Exercise goal. Each record must be returned exactly, apart from the pictures, which stay out.

Record extracts.

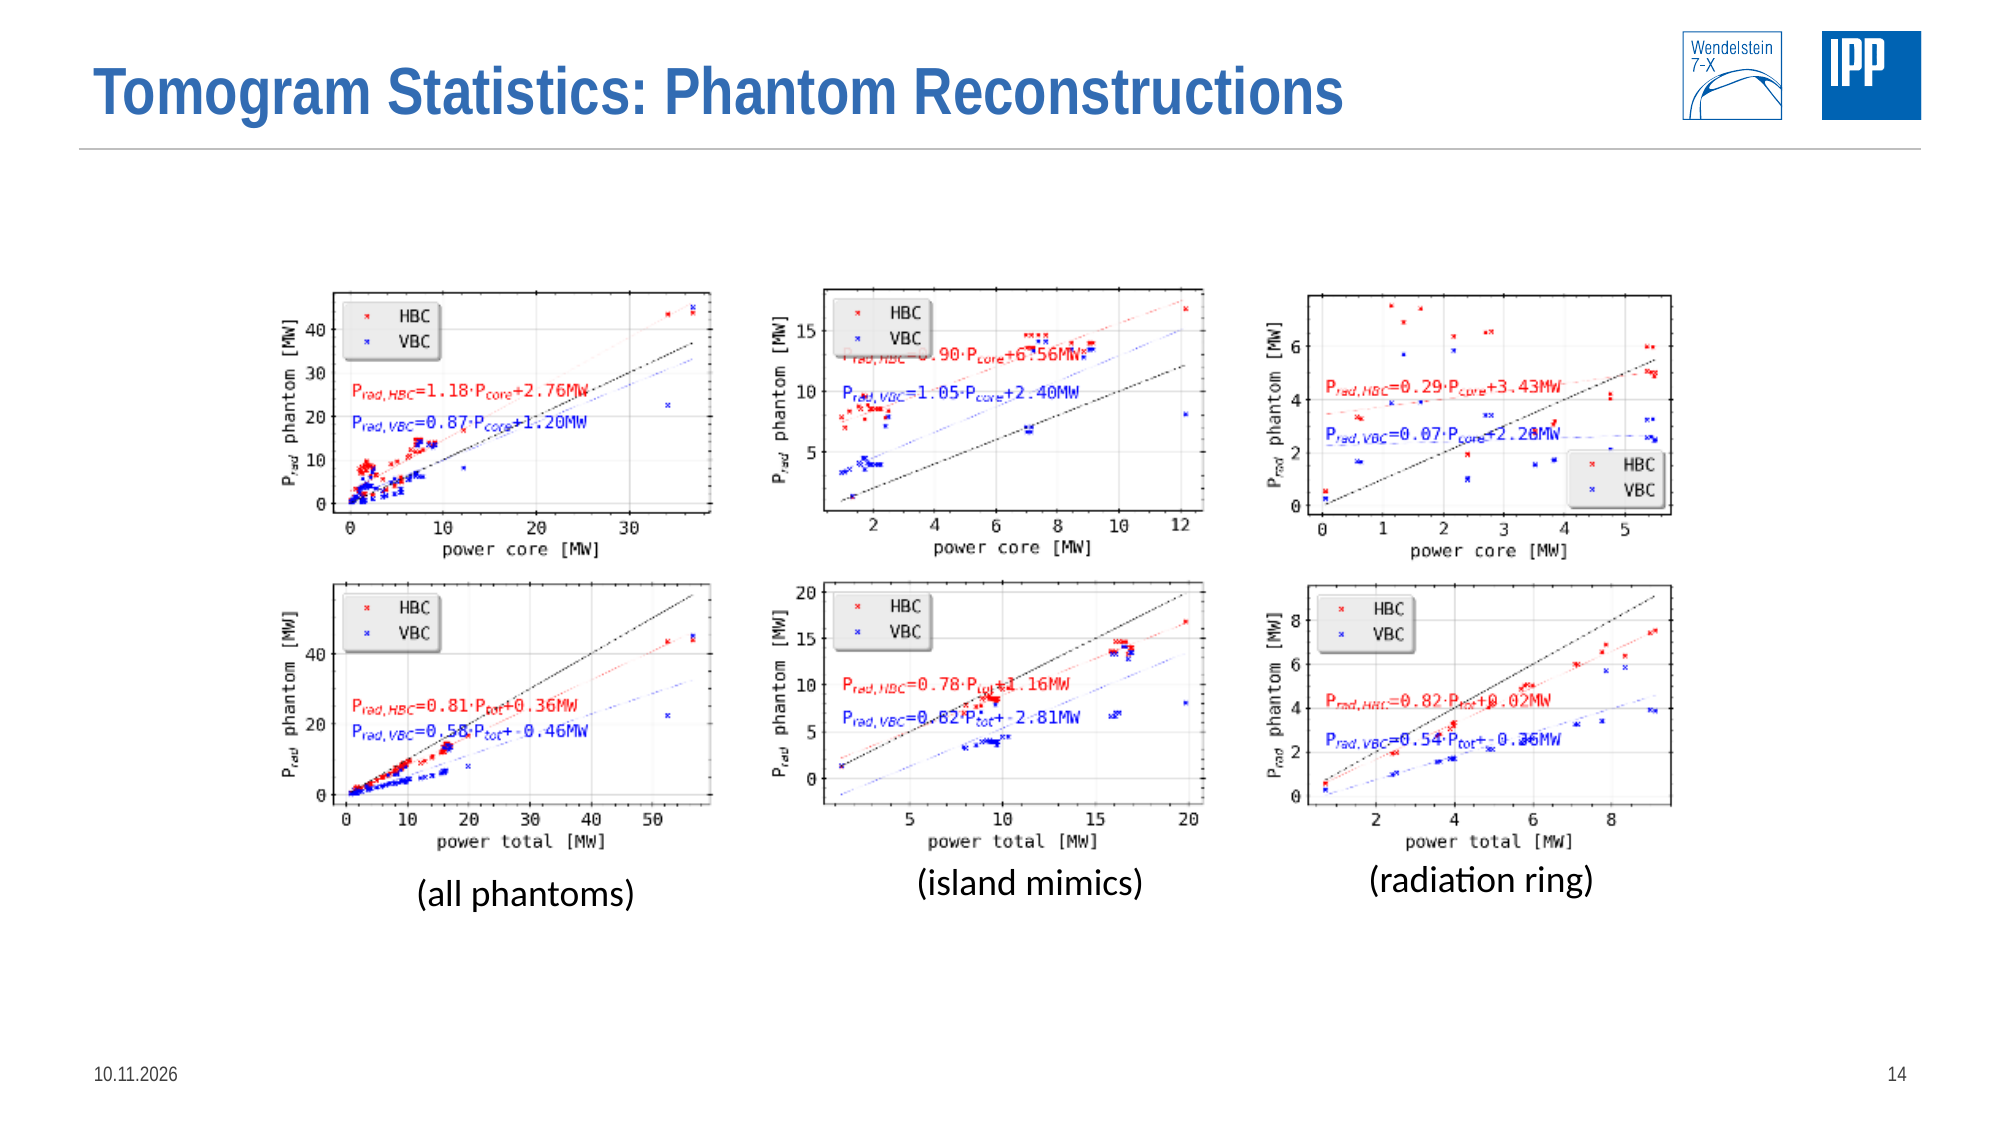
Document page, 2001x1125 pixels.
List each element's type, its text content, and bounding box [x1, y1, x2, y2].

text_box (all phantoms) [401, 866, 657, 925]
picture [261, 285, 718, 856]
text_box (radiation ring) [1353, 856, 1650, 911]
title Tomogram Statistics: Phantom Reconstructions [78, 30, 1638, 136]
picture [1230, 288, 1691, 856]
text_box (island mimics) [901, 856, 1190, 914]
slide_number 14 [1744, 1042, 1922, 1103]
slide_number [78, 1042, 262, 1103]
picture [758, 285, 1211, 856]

Solution to the problem.
Document page, 2001x1125 pixels.
List each element's type, its text content, and bounding box [x1, y1, x2, y2].

text_box (all phantoms) [401, 866, 657, 925]
picture [261, 285, 718, 856]
text_box (radiation ring) [1353, 856, 1650, 911]
title Tomogram Statistics: Phantom Reconstructions [78, 30, 1638, 136]
picture [1230, 288, 1691, 856]
text_box (island mimics) [901, 856, 1190, 914]
slide_number 14 [1744, 1042, 1922, 1103]
slide_number [78, 1042, 262, 1103]
picture [758, 285, 1211, 856]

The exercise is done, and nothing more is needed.